- 学習課題:
• A. SymViewを紹介する文章から、「今回MCFからリリースしたの」で始まり「られるのでは、という思想で開発してます。」で終わる部分をそのまま引用しなさい。
• B. SymViewを紹介する文章を、示されている最後の文の後から書き継ぎなさい。

- 本文:
--

すっかり春ですね。卒業と新入学のシーズン。
娘の卒園式に出席しながら、私も何かから卒業したいと思いつつ、40歳にもなると何からも卒業出来ないしがらみだらけの人生を送っております。
今回、私が3年ほどコソコソ開発していた新規サービスを先日リリースすることになったので、今回は少し新規サービスの紹介をできればと思います。
インテリジェンス問診「SymView」
今回MCFからリリースしたのは、インテリジェンス問診「SymView」というサービスです。医療機関の受診時に書く問診票のWEBサービスです。単に紙の問診をデジタルにするのではなく、問診票をもっとインテリジェンスにすることで診察の業務効率を上げつつ患者満足も高められるのでは、という思想で開発してます。
特徴としては
- 病気とか症状のデータベース及び診断推論のエンジンを搭載している。
- それにより、紙の問診では実現できなかった「患者の症状を掘り下げて、診断に必要な質問を適切に聞くことができる」ようになる。

--

(データセットに収録された項目)
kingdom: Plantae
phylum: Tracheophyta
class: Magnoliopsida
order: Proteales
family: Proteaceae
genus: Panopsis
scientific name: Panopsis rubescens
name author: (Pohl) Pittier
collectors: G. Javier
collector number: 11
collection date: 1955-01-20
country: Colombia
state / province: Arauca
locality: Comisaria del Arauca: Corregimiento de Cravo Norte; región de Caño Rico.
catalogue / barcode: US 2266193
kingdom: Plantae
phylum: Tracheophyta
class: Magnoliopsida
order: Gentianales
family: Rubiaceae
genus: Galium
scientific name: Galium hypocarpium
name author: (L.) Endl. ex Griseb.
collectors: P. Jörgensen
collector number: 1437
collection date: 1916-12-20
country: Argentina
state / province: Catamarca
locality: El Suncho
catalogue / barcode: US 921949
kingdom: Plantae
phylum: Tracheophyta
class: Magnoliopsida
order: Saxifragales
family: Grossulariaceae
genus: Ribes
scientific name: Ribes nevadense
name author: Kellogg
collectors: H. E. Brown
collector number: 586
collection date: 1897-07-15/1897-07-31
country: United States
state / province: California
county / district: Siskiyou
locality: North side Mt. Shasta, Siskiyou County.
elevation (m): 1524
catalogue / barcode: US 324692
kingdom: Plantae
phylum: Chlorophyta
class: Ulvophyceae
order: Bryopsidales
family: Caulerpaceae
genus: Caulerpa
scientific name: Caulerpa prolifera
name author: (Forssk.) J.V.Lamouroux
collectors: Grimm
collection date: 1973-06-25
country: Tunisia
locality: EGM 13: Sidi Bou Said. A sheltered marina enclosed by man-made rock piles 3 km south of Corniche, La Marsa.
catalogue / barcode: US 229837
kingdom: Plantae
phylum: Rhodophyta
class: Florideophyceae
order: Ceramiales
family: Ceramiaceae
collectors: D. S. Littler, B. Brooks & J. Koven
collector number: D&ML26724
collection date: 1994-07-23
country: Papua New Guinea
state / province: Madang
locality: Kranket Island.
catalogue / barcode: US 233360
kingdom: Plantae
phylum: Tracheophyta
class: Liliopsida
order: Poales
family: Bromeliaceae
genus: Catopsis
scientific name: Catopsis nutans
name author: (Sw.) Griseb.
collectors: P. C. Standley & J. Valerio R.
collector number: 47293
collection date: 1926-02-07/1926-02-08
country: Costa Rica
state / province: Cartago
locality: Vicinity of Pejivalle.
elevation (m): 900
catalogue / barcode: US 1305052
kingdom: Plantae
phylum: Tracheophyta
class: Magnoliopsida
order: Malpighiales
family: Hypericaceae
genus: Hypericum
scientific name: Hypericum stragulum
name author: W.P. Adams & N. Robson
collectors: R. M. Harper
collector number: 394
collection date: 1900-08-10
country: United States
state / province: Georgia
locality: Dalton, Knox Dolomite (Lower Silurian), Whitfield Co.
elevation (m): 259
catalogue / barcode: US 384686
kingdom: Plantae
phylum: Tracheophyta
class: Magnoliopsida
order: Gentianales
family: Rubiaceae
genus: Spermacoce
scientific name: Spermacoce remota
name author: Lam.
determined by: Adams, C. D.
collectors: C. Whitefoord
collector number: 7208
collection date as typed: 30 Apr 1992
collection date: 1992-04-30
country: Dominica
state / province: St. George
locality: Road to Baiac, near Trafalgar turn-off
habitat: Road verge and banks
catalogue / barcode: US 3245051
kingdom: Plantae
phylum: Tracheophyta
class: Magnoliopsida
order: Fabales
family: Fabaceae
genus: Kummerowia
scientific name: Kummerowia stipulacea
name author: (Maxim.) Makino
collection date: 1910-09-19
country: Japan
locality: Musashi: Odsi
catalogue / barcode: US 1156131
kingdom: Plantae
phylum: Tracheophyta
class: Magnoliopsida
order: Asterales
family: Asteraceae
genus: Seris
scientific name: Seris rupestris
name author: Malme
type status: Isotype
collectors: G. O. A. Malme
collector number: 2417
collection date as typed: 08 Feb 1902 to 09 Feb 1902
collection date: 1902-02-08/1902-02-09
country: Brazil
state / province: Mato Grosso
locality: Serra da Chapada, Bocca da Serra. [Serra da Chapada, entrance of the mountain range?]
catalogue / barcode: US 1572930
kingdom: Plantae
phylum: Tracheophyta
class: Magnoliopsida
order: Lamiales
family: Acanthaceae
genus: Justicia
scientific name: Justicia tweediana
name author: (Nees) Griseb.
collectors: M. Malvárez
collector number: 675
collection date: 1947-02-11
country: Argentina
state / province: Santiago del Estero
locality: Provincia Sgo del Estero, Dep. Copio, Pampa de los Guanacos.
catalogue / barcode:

--

- 解答:
• A.
今回MCFからリリースしたのは、インテリジェンス問診「SymView」というサービスです。医療機関の受診時に書く問診票のWEBサービスです。単に紙の問診をデジタルにするのではなく、問診票をもっとインテリジェンスにすることで診察の業務効率を上げつつ患者満足も高められるのでは、という思想で開発してます。

• B.
- 患者の回答した症状や質問の回答から、推論される疾患リスト(鑑別リスト)を抽出・確率計算し、患者の問診結果とあわせて表示する。
- 患者の問診結果(質問と回答)は、医学用語に変換され電子カルテに自動的に貼り付けることが出来る。
というところです。
今までの紙の問診って、基本的にどんな症状の人だろうが同じ内容の質問なので、そんなに深い内容の質問を載せておくことも出来ないですし、そもそも医療機関でもあまり重要視されていないんですよね。だから、紙の問診に書いた内容でも診察に行くと再度医師から聞かれる(問診に書いたじゃん!怒)ということを経験した人も多いと思いますし、医師からしても、患者の症状とか訴えをもう一度聞いて、電子カルテに記入する手間もかかっています。
問診は患者と医療機関のひとつの重要なコミュニケーションポイントだと思っていて、問診の価値の再構築みたいなことができないかな、という事をぼんやり考えてます。
たぶん、このブログは医療系じゃない人も読んでいるので、少し今の医療の問題点(だと私が感じている事)についてふれてみたいと思います。
現状の診察と、私が目指したい姿
内科や小児科の診療で一番重要なのは医師による問診です。もちろん、検査も大切だけど、医療的にはその検査を実施すべきかも含め問診によって推論し、必要な検査と思われる場合に限って検査を行います。問診が得意なベテラン医師ほど無駄な検査が少なくなります。(図1)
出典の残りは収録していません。